Em seguida, ajuste a amostra de Candida albicans para 1 x 10 elevado a oito UFC por mililitro em PBS. Para preparar o inóculo para adição ao biofilme, ajuste o inóculo de Pseudomonas aeruginosa, Candida albicans e Staphylococcus aureus usando PBS. Para biofilmes monoespécies, pipetar 10 microlitros do micróbio diluído no centro de um disco de policarbonato colocado no ágar SCFM2 1,5% técnico em placas de 6 poços.

Incubar a placa estaticamente a 37 graus Celsius por 24 horas antes do tratamento ou interrupção. Para biofilmes polimicrobianos, adicione 10 microlitros de cada Staphylococcus aureus e Candida albicans um sobre o outro no mesmo disco de policarbonato. Incubar o disco inoculado estaticamente durante 24 horas a 37 graus Celsius.

Após a incubação com pinça estéril, transfira os discos de policarbonato para placas de ágar SCFM2 1,5% técnicas frescas. Adicione 10 microlitros do 1 x 10 à potência de quatro UFC por mililitro de diluição de Pseudomonas aeruginosa em cima do biofilme pré-estabelecido de Staphylococcus aureus, Candida albicans. Incube por mais 24 horas a 37 graus Celsius.

Para começar, pegue o biofilme de colônia de interface de ar sólido de Pseudomonas aeruginosa, Staphylococcus aureus e Candida albicans. Adicione esferas de cerâmica com um diâmetro de 2,8 milímetros à placa e reticule a placa com UV. Usando uma pinça esterilizada por chama, transfira cinco esferas de cerâmica para um tubo homogeneizador estéril de dois mililitros.

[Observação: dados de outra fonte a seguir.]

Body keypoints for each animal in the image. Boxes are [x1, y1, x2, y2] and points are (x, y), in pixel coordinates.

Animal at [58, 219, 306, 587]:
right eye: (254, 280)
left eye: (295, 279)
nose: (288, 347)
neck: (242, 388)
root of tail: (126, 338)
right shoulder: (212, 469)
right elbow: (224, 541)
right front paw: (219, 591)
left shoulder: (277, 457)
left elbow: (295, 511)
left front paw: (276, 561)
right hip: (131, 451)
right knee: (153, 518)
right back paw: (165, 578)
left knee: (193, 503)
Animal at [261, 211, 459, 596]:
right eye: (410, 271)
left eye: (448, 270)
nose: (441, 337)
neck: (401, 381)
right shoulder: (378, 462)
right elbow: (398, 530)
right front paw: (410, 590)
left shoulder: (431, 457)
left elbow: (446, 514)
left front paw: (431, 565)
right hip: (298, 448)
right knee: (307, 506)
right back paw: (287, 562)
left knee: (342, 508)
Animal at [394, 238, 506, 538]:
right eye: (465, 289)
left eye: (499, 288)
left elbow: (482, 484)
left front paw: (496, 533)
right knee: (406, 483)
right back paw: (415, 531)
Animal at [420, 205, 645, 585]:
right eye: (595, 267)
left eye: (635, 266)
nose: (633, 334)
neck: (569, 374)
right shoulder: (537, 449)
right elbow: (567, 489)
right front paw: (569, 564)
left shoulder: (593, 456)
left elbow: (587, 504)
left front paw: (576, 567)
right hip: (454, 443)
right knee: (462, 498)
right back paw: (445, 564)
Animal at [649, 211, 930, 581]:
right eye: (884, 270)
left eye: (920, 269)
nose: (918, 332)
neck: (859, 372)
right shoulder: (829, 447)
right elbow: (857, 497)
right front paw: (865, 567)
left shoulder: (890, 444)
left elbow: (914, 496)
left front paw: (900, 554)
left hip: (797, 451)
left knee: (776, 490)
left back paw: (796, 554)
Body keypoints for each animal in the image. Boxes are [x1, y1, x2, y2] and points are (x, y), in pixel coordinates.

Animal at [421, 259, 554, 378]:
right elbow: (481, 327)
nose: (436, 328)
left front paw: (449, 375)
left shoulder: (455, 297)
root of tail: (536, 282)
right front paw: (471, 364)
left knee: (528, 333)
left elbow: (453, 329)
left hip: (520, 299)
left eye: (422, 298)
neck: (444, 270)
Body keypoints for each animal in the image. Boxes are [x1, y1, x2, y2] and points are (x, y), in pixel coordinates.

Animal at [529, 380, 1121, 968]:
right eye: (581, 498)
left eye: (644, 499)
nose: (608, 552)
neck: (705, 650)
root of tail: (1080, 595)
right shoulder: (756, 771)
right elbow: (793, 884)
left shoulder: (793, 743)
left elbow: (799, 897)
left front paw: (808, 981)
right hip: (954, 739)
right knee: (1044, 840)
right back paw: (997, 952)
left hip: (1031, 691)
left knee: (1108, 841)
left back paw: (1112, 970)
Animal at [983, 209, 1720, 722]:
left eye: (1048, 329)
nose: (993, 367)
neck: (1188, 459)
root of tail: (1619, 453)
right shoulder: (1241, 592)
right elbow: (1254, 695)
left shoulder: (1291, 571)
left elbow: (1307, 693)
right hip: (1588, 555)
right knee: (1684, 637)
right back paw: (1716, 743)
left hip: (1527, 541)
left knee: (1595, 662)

Pipetar um mililitro de PBS para o tubo de homogeneização de dois mililitros. Vortex os tubos por pelo menos 10 segundos ou até que o biofilme tenha sido removido do disco de policarbonato, conforme determinado por inspeção visual. Uma vez removido, retire o disco de policarbonato, coloque os tubos com as esferas no homogeneizador e bata-os duas vezes por 10 segundos a seis metros por segundo com um intervalo de dez segundos entre os batimentos.

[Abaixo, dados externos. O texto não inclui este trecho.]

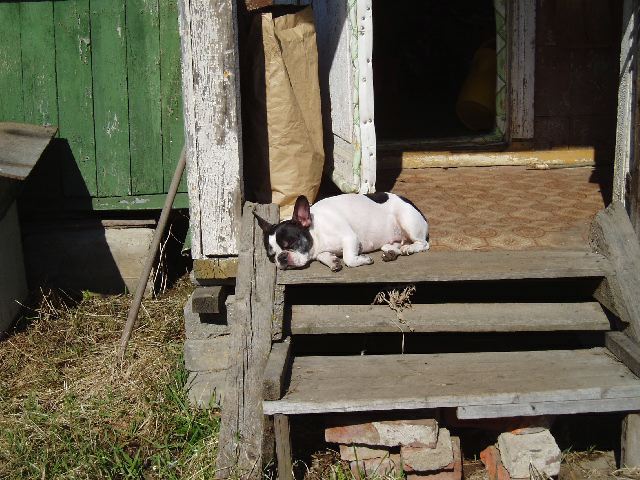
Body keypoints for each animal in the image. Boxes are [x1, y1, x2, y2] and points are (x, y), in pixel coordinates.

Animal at [254, 192, 429, 271]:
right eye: (271, 256)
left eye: (291, 243)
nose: (281, 258)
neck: (317, 231)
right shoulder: (320, 250)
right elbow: (324, 256)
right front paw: (332, 261)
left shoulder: (350, 238)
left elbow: (348, 258)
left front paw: (362, 259)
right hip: (390, 240)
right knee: (393, 246)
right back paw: (392, 253)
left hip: (408, 221)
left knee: (423, 244)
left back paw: (410, 248)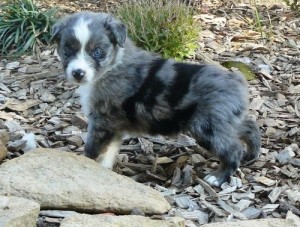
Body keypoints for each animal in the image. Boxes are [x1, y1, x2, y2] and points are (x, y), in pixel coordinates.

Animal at [51, 11, 260, 186]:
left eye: (97, 52)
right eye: (67, 50)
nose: (78, 73)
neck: (112, 66)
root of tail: (238, 82)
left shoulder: (101, 121)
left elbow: (92, 149)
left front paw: (85, 166)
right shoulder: (113, 126)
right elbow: (107, 152)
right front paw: (102, 172)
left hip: (207, 127)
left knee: (232, 149)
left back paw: (218, 177)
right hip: (225, 121)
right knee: (249, 126)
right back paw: (252, 153)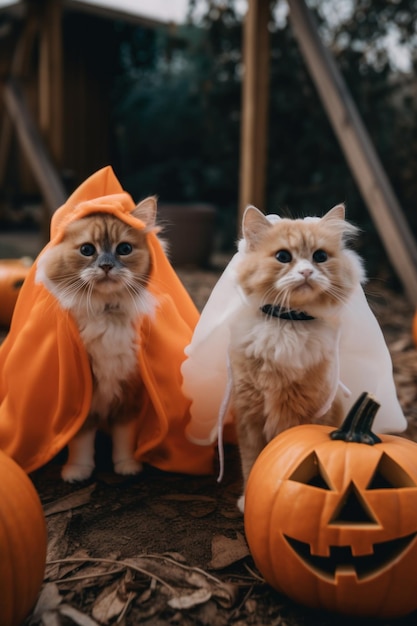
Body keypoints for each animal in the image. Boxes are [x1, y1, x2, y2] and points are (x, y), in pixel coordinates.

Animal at [34, 197, 156, 480]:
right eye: (87, 250)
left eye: (124, 249)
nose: (106, 266)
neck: (105, 311)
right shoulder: (80, 395)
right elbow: (81, 440)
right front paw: (77, 471)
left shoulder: (129, 393)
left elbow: (124, 437)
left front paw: (127, 466)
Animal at [229, 202, 362, 510]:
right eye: (283, 257)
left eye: (320, 257)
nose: (306, 273)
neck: (287, 324)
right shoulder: (249, 414)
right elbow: (252, 462)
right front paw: (249, 500)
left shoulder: (304, 411)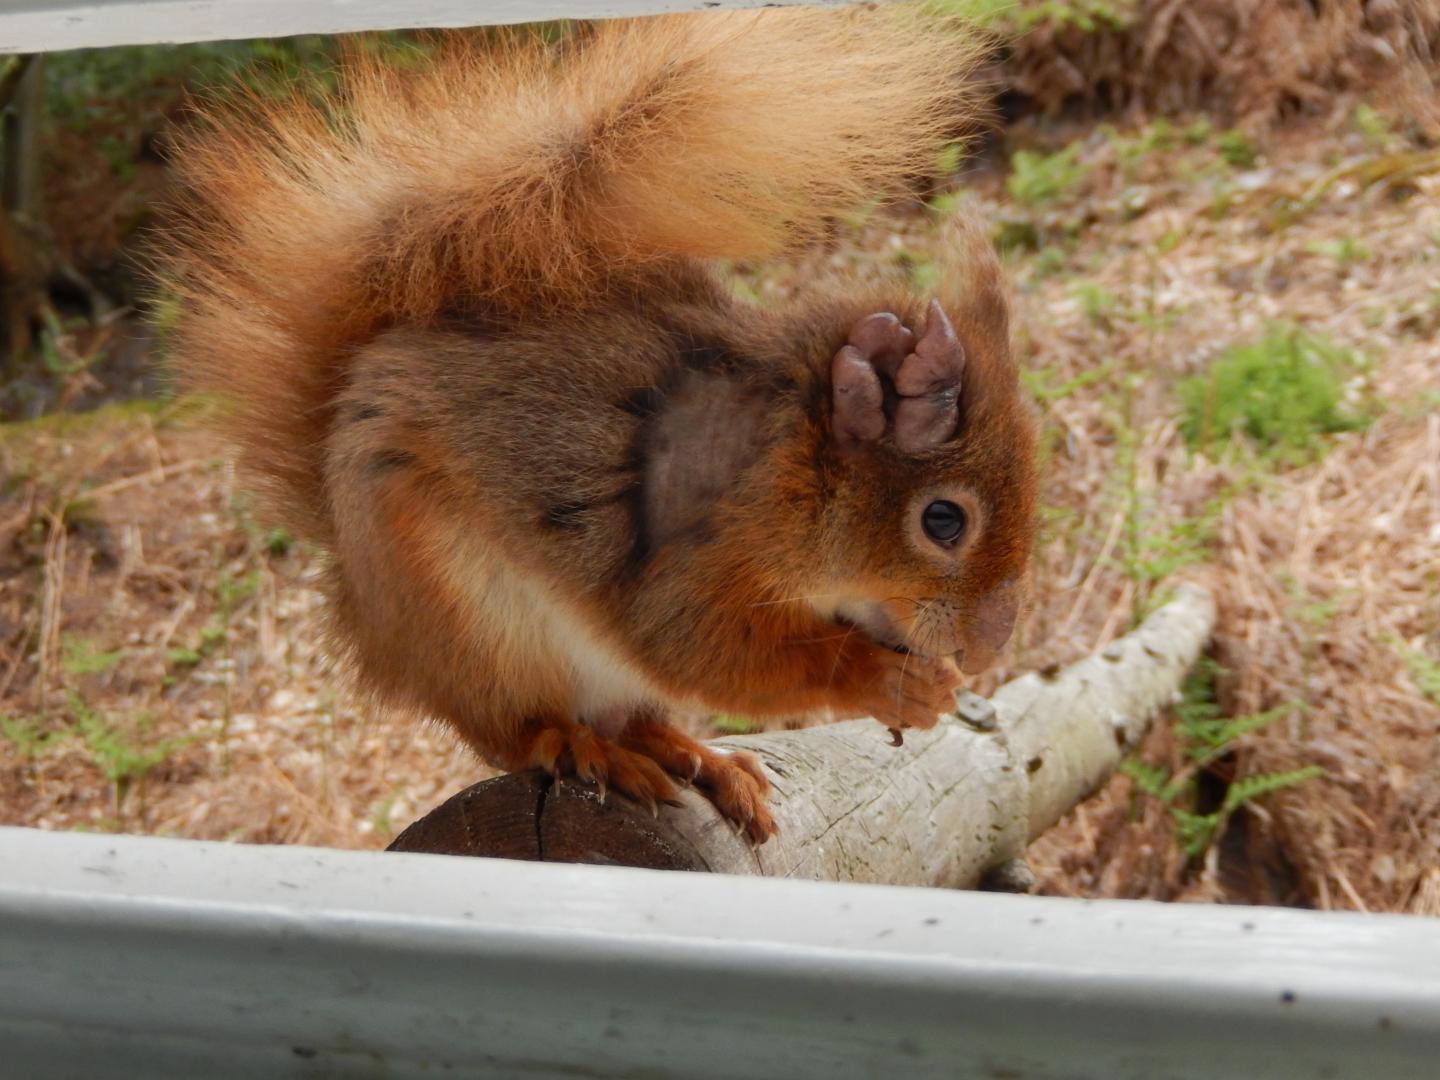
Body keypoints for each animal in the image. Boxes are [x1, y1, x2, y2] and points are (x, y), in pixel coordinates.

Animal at [163, 7, 1038, 843]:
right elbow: (707, 648)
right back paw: (583, 748)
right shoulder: (693, 561)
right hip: (467, 617)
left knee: (634, 716)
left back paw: (696, 757)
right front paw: (888, 682)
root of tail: (368, 615)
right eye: (943, 520)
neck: (792, 457)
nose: (989, 647)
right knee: (513, 731)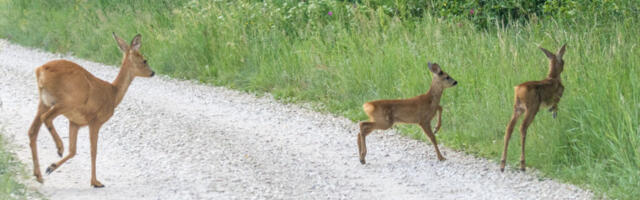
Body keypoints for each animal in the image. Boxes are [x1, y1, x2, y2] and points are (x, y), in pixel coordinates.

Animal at [28, 32, 156, 187]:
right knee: (46, 118)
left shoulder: (75, 122)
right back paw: (59, 148)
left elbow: (73, 151)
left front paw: (51, 167)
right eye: (144, 60)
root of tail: (40, 70)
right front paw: (96, 182)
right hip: (67, 101)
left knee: (32, 130)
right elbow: (93, 151)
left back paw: (39, 175)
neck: (113, 93)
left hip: (44, 102)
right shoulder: (95, 120)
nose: (153, 72)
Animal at [502, 44, 568, 172]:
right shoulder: (558, 97)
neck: (553, 77)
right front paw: (553, 112)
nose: (564, 65)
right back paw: (522, 164)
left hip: (517, 108)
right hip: (532, 107)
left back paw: (502, 164)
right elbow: (555, 106)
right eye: (562, 60)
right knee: (522, 127)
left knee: (509, 128)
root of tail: (518, 89)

Agora despeje o biofilme interrompido do tubo homogeneizador em uma bijuteria de sete mililitros contendo quatro mililitros de PBS, resultando em um volume final de cinco mililitros. Centrifugar os tubos homogeneizadores a 8 000 x g durante dois minutos. Em seguida, transfira o líquido restante para a bijuteria de sete mililitros para garantir que todo o líquido seja transferido.

Adicione 200 microlitros do biofilme interrompido em uma placa preta de 96 poços de fundo transparente e, em seguida, pipete 10 microlitros de solução de resazurina a 0,02% em cada poço. Incube o biofilme tratado com resazurina em um leitor de placas a 37 graus Celsius. Aplique agitação orbital a cada 30 minutos por 10 segundos a 200 RPM antes de fazer qualquer leitura fluorescente.

Meça a fluorescência usando um comprimento de onda de excitação de 540 nanômetros e um comprimento de onda de emissão de 590 nanômetros. Os biofilmes monoespécies exigiram concentrações significativamente mais baixas de meropeném e tobramicina para atingir 50% de morte em comparação com os biofilmes polimicrobianos, com um aumento de dois log na concentração de antibióticos necessária para o último. A sobrevida de Pseudomonas aeruginosa aumentou em biofilmes polimicrobianos com 64 microgramas por mililitro de tobramicina, enquanto o meropenem apresentou diminuição na sobrevida em condições semelhantes.

Em biofilmes monoespécies, foi observada uma forte correlação entre a sobrevivência de Pseudomonas aeruginosa e sua atividade metabólica quando tratados com meropenam e tobramicina.